Se Acabó La Fiesta (SALF): ruptura con el sistema, no maquillaje político

Alvise (a la derecha) junto al candidato de SALF a la Presidencia de la Junta de Andalucía, Adrián Yacar, un policía nacional de Sevilla,
VM.- Cada vez somos más los españoles que percibimos que el debate político se ha convertido en un juego de apariencias. Cambian los nombres, cambian los discursos, pero muchas de las decisiones siguen una lógica que parece ajena a las preocupaciones reales de los ciudadanos. En ese clima de desconfianza, Se Acabó La Fiesta (SALF) se presenta a las elecciones andaluzas como una corrección menor, sino como una ruptura frontal con esa dinámica.

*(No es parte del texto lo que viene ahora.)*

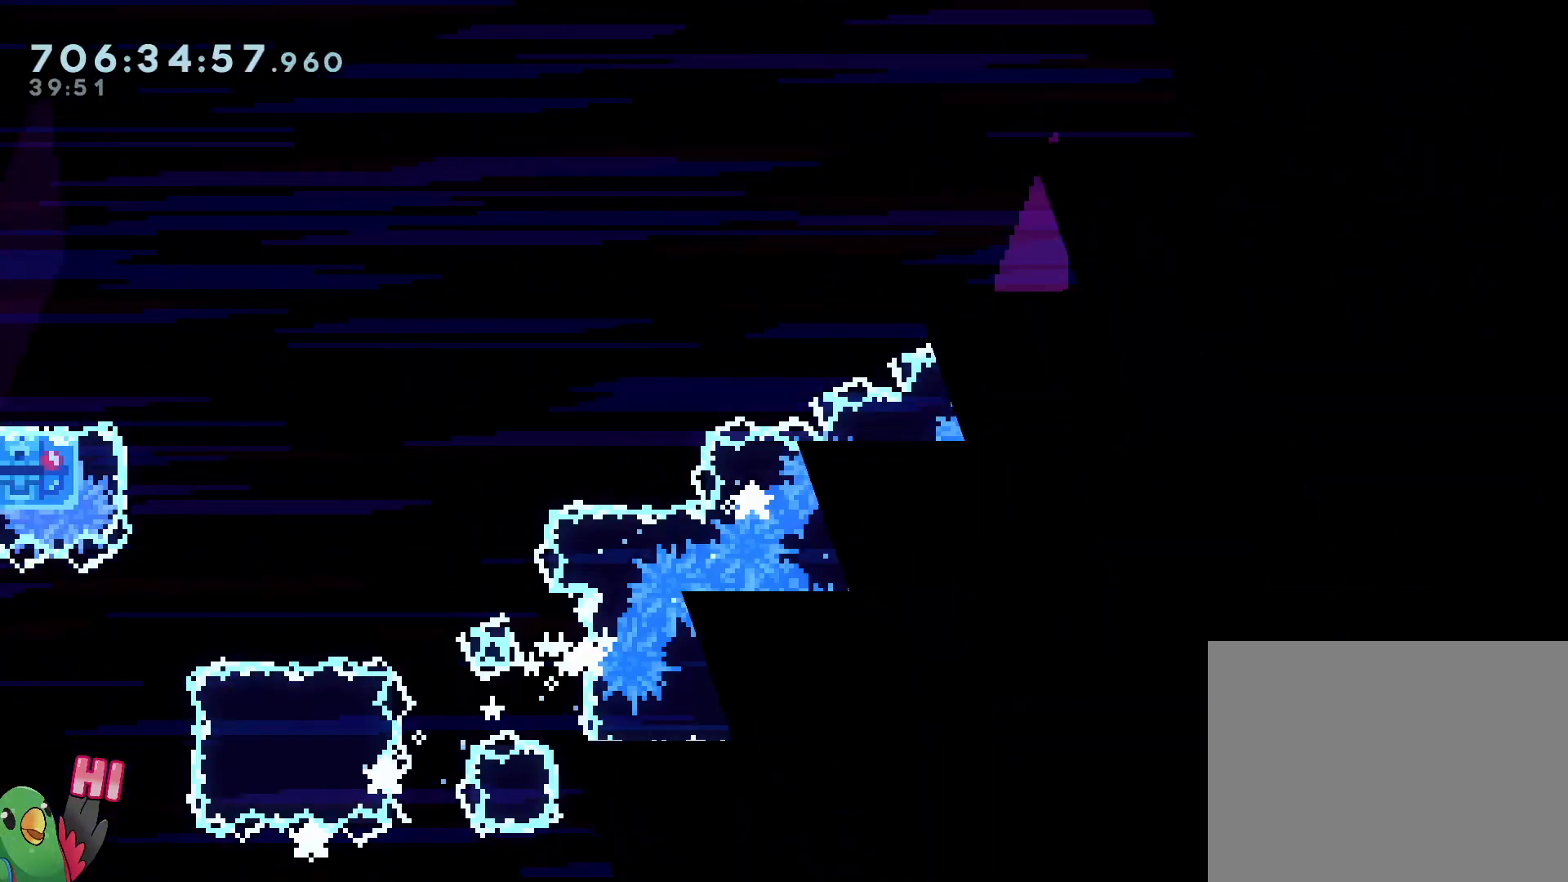
{"dt_ms": 500, "buttons": [], "left_stick": "up", "right_stick": "center", "events": [[417, "left_stick", "up"]]}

El mensaje de SALF no busca encajar ni suavizarse para resultar cómodo. Parte de una premisa clara: hay problemas que no se están abordando con la profundidad necesaria y existe una sensación creciente de que las respuestas ofrecidas son insuficientes. Frente a eso, SALF representa un severo correctivo a un sistema que somete a sus representantes públicos a la necesidad de enajenar sus principios y sus prioridades éticas como fórmulas de supervivencia. Este sistema ha mermado la calidad de vida de las personas, ha corrompido todo cuanto pudiese tener un valor canjeable, ha dado rango legal a las peores taras morales, ha enfrentado a todos contra todos, ha convertido la aritmética parlamentaria en un juego de trileros, y ahora, por si fuera poco, está alentando la sustitución demográfica de la población española de origen, Por todo ello, la clave de la propuesta de SALF está en no aceptar como inevitables ciertas decisiones políticas, acabando con la raíz de la que emergen todos nuestros males, no solamente con sus ramificaciones políticas. Esa actitud conecta cada vez más con una parte del electorado que ya no se conforma con ajustes menores.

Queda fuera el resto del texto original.